Павел Алексеевич испытал огромное облегчение: будут перемены, теперь будут перемены. Абсурдное дело врачей, по его мнению, должны были теперь закрыть. Он ожидал послабления и даже вынул из стола успевшую слежаться папку с жирной синей надписью "ПРОЕКТ"...
Зато Василиса, давняя ненавистница властей, в день объявления о смерти Сталина злорадствовавшая, на второй день вдруг помрачнела, впала в ступор и все повторяла, покачивая непрестанно головой с мелким кукишем под черной штапельной косынкой:
– Что же теперь будет-то?
Павел Алексеевич, видя ее растерянность, усмехался:
– Да проживем с божьей помощью!
Елена, услышав замечание Павла Алексеевича, улыбнулась: ей показалось очень забавным, что неверующий Павел Алексеевич напоминает Василисе о божьей помощи.
"Вот немного поутихнет, еще раз попробую своих разыскать", – решила Елена.
Судьба ее родителей с самого тридцать восьмого года была покрыта непроницаемой тайной. Десять лет без права переписки окончились давным-давно, но в ответ на свой запрос, отправленный еще в сорок девятом году, она получила ответ, из которого следовало, что, не будучи своим родителям даже родственницей, она не имеет права подавать запрос. Вынужденное обстоятельствами удочерение Елены бабушкой, защитив ее от репрессий, лишало теперь права выяснить судьбу потерявшихся на Алтае настоящих родителей...
– Еще хуже теперь будет, еще хуже, – бормотала Васи лиса.
А Елена, тихая, как всегда, Елена только качала головой:
– Не будет хуже, не будет...
* * *
Учиться и работать в дни всенародного траура казалось кощунством. Служащие приходили на работу, их собирали на митинги. Высокое, более мелкое и совсем мелочное начальство, а также рядовые советские люди произносили горестные нескладные слова, манная каша пополам смалиновым вареньем, плакали, составляли скорбные телеграммы с высочайшим адресом: Москва, Кремль... Потом пили чай с постным видом, курили до одури и снова говорили те же самые слова, корявые и искренние, и снова плакали, но уже не с трибуны, а в курилке... Некоторые особо мыслящие стыдливо отводили глаза, не находя в душе сочувствия, а в слезных мешках – слез.
Детей собирали в школах, но занятий не было, вместо них происходило какое-то изнурительное нервное безделье.

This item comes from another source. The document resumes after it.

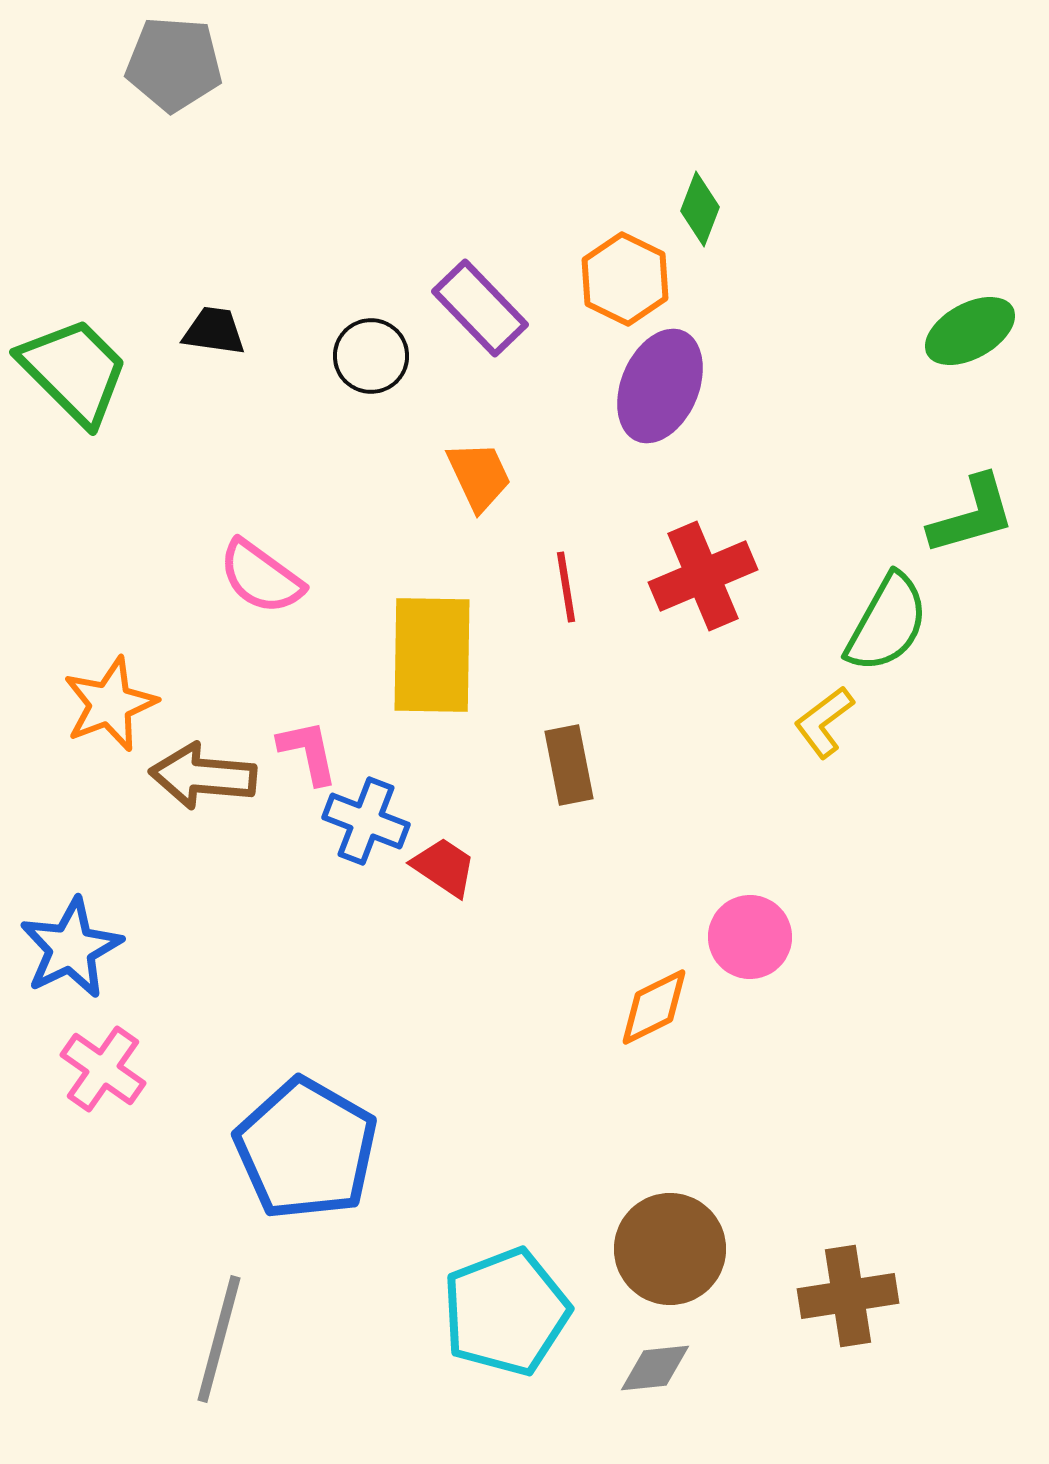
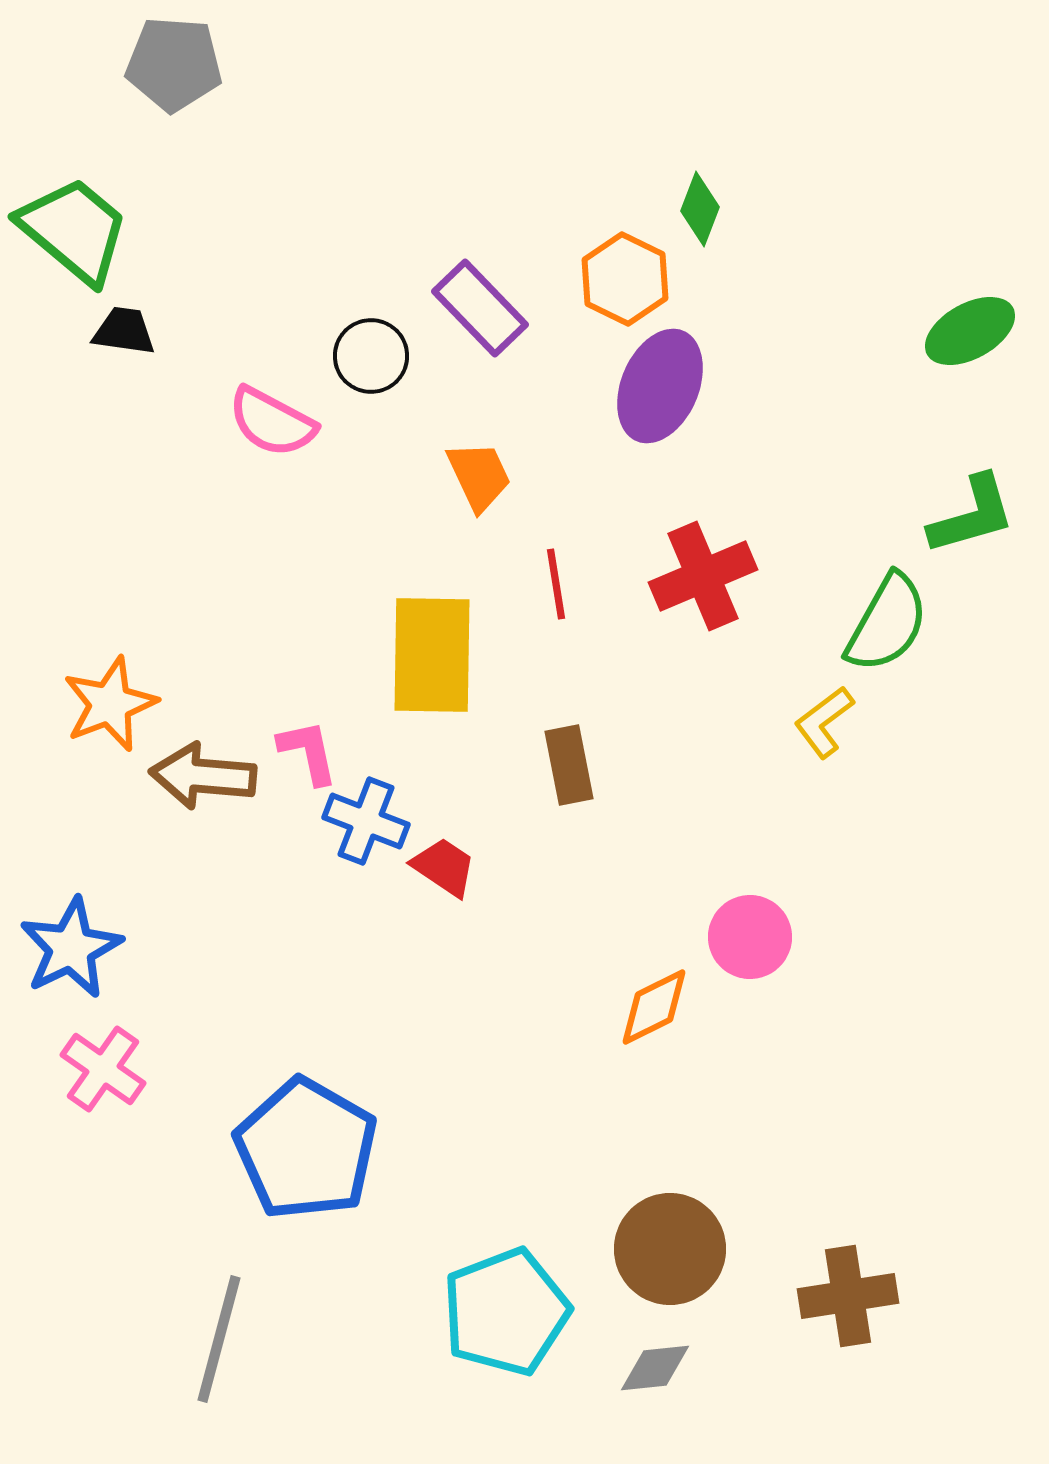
black trapezoid: moved 90 px left
green trapezoid: moved 141 px up; rotated 5 degrees counterclockwise
pink semicircle: moved 11 px right, 155 px up; rotated 8 degrees counterclockwise
red line: moved 10 px left, 3 px up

Читали стихи о Сталине, слушали Бетховена из черного репродуктора... Таня хорошо запомнила эти ватные неповоротливые часы, заполненные духотой и выросшей из обыкновенной школьной скуки инфернальной тоской. У гипсового бюста, увитого гирляндой из остролиста и искусственных цветов, стояли в почетном карауле обрыдавшиеся пионерки, почти такие же гипсовые, как сам усопший вождь. Худенькая Соня Капитонова, занимавшая обыкновенно самый высокий этаж в гимнастической пирамиде и еще недавно, стоя на шатких плечах более упитанных компатриоток нижнего яруса, восклицавшая с живой верхотуры "Спасибо товарищу Сталину за наше счастливое детство!", рухнула у подножия бюста в обморок и ударилась виском о массивный подиум.